Justin Sullivan | Getty Images

U.S. Supreme Court backs cryptocurrency exchanges on Friday Coinbase Global CorporationThe company seeks to block customer lawsuits while it pursues appeals, aimed at moving disputes from court to private arbitration, which businesses typically prefer over litigation.

In a 5-4 decision, the judge overturned a lower court ruling involving a lawsuit filed by a user after scammers stole funds from his account. A lower court allowed a proposed class action to proceed while Coinbase appealed, arguing that the claims were subject to arbitration. The judge dismissed the second case that Coinbase asked it to review.

Companies often prefer to arbitrate claims because the process is cheaper and faster than court proceedings, which can be harder to fight and carry a greater risk of large damages.

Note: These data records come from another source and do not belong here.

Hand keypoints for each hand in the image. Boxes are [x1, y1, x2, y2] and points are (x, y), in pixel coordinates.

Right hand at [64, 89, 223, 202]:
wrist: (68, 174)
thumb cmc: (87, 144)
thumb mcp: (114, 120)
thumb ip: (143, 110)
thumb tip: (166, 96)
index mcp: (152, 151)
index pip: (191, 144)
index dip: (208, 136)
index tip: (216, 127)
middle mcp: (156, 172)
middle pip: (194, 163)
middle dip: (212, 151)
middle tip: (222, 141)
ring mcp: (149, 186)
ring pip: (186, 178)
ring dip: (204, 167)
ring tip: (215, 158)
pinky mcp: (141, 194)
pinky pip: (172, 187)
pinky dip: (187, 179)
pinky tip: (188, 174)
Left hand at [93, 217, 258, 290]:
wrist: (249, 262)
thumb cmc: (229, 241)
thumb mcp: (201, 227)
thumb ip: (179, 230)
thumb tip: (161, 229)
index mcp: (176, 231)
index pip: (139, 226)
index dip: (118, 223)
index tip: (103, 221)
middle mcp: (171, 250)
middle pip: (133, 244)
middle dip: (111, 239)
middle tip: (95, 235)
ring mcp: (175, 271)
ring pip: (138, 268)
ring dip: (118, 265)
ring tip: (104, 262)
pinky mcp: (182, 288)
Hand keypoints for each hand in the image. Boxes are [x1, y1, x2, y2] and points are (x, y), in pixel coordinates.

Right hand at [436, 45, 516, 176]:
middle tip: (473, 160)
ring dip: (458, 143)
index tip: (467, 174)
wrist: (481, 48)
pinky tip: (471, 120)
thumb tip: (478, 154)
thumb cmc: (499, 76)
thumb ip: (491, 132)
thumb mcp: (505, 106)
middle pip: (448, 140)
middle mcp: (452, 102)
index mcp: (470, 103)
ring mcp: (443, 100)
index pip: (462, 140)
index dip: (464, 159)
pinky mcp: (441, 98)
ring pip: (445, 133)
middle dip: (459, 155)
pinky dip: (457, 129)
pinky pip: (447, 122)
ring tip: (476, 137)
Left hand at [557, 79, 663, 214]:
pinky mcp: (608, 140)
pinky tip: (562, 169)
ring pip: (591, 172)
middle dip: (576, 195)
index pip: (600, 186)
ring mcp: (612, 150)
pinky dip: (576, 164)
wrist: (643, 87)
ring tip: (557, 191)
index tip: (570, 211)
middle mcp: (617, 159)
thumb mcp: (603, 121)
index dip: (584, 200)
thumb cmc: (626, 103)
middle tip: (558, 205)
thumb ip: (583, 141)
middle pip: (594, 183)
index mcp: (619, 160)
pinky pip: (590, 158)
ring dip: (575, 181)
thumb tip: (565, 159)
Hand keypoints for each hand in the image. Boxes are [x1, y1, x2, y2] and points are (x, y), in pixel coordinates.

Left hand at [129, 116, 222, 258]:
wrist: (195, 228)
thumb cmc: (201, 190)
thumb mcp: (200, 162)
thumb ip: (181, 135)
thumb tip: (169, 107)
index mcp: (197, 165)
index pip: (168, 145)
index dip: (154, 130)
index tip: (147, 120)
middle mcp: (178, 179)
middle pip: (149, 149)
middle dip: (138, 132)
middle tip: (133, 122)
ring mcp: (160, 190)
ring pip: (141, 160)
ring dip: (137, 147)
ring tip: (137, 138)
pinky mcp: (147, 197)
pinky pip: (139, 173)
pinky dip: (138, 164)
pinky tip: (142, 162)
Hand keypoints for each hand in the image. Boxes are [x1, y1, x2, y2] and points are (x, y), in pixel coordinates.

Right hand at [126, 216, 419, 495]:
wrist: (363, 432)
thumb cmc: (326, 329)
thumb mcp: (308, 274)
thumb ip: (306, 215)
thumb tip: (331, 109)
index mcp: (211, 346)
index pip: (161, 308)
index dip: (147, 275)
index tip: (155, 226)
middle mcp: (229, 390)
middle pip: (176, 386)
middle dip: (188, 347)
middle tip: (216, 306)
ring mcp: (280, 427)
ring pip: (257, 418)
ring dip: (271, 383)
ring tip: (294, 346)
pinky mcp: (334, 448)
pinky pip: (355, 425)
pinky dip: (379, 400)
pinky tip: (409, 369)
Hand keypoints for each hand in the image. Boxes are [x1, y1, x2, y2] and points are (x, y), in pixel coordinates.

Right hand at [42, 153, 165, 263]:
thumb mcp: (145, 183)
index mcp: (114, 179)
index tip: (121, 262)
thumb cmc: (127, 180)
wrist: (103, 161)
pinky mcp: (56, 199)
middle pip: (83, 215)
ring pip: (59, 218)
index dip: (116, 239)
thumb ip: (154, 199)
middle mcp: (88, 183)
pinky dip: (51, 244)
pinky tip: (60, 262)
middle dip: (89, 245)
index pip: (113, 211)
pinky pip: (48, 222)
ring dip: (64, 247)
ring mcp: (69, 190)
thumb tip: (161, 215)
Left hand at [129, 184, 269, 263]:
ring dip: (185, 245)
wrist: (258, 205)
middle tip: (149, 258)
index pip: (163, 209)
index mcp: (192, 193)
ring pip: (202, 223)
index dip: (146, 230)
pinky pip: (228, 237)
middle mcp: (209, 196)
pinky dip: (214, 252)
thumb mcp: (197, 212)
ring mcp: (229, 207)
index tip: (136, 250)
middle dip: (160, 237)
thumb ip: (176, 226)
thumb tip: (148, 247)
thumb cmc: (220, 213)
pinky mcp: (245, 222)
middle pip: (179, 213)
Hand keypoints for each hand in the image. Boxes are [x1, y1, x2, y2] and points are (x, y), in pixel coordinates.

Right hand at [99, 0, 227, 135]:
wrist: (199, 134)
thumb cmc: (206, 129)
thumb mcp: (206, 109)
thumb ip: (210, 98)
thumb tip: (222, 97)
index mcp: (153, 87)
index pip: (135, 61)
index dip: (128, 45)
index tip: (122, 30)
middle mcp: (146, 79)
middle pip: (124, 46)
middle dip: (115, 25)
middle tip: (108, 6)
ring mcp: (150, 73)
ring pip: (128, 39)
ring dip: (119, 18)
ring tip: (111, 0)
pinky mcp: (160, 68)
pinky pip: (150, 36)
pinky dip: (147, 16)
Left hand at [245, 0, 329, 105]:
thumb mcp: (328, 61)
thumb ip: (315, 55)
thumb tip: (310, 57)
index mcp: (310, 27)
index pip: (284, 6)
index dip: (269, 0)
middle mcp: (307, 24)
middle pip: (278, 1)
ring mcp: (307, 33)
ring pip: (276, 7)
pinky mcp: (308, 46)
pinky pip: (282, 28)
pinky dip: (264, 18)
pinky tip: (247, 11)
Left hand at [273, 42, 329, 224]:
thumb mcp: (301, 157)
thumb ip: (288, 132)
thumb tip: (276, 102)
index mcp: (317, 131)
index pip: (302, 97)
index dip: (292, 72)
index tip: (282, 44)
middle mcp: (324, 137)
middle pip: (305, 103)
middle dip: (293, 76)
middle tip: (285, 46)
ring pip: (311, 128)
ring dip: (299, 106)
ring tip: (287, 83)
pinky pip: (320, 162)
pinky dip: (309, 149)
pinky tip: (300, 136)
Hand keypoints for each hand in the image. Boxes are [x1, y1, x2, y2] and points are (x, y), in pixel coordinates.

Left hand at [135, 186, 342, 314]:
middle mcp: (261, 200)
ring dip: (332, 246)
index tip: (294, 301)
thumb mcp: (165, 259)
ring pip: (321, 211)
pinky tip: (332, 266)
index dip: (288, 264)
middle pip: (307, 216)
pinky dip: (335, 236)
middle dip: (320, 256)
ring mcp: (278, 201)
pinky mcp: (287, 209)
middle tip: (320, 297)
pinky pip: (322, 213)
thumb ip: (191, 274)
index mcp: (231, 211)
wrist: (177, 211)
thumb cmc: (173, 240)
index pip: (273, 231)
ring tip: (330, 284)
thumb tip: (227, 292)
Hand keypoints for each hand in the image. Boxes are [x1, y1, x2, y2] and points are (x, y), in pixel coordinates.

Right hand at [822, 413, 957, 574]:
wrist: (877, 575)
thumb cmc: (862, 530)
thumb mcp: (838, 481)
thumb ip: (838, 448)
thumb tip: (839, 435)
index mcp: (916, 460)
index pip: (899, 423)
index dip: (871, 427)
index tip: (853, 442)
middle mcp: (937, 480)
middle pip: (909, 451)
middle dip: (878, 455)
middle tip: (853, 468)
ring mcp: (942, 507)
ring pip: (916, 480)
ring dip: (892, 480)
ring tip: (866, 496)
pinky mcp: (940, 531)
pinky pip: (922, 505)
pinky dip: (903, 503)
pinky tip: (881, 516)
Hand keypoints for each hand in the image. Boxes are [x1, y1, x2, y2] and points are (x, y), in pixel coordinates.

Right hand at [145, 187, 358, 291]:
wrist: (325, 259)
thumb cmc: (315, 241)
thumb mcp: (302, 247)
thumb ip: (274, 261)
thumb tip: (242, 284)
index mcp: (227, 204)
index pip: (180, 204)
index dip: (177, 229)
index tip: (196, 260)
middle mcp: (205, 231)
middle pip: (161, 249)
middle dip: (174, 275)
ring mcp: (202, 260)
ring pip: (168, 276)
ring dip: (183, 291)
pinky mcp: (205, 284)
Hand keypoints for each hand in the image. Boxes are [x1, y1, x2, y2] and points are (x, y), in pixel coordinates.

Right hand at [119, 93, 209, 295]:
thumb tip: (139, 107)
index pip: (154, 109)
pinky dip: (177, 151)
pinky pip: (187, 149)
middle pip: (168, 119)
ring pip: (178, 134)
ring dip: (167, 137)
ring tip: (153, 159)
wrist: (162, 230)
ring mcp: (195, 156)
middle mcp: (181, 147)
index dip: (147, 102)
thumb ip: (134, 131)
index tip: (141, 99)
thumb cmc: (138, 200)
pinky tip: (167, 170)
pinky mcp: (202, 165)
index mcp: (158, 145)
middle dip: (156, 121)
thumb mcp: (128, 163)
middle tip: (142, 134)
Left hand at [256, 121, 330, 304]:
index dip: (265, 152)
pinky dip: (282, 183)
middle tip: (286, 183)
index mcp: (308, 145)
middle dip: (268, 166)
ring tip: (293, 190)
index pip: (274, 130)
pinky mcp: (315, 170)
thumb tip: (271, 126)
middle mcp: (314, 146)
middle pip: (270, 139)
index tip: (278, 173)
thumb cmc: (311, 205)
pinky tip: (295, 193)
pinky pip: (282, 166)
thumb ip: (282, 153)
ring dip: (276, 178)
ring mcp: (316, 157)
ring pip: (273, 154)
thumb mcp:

Coinbase’s exchange allows users to trade digital currencies such as bitcoin and ether. The company claims that its user agreement requires disputes to be resolved by arbitration, and that, under a law called the Federal Arbitration Act, which governs the process of resolving disputes by arbitration, when a compulsion request is denied, the trial court action must stop. Arbitration is appealed.

Conservative Justice Brett Kavanaugh and four conservative colleagues co-authored the ruling.

Kavanaugh warned of the risk of allowing the trial court to proceed while the arbitration issue was on appeal, a situation he said could result in the benefits of arbitration, such as efficiencies and cost savings, being “irretrievably lost — even if the The appeals court later concluded that “the case had in fact been arbitrated all along. “

The court’s three liberal justices and conservative Justice Clarence Thomas dissented.

One such case involved a lawsuit filed in California by client Abraham Bielski, who claims scammers stole more than $30,000 from his Coinbase account in 2021. The suit alleges that the company violated the Electronic Funds Transfer Act by failing to investigate or re-credit Bielski’s account.

In a separate lawsuit dismissed by a court on Friday, former users accused the company of violating California’s false advertising laws by deceiving them into paying to enter a 2021 sweepstakes that offered prizes in dogecoin, a cryptocurrency.

In both cases, federal judges declined to force the claims to arbitration because the company argued it needed to abide by user agreements. While Coinbase immediately appealed those rulings, the San Francisco-based Ninth U.S. Circuit Court of Appeals in 2022 denied the company’s request to stay further litigation pending the appeal.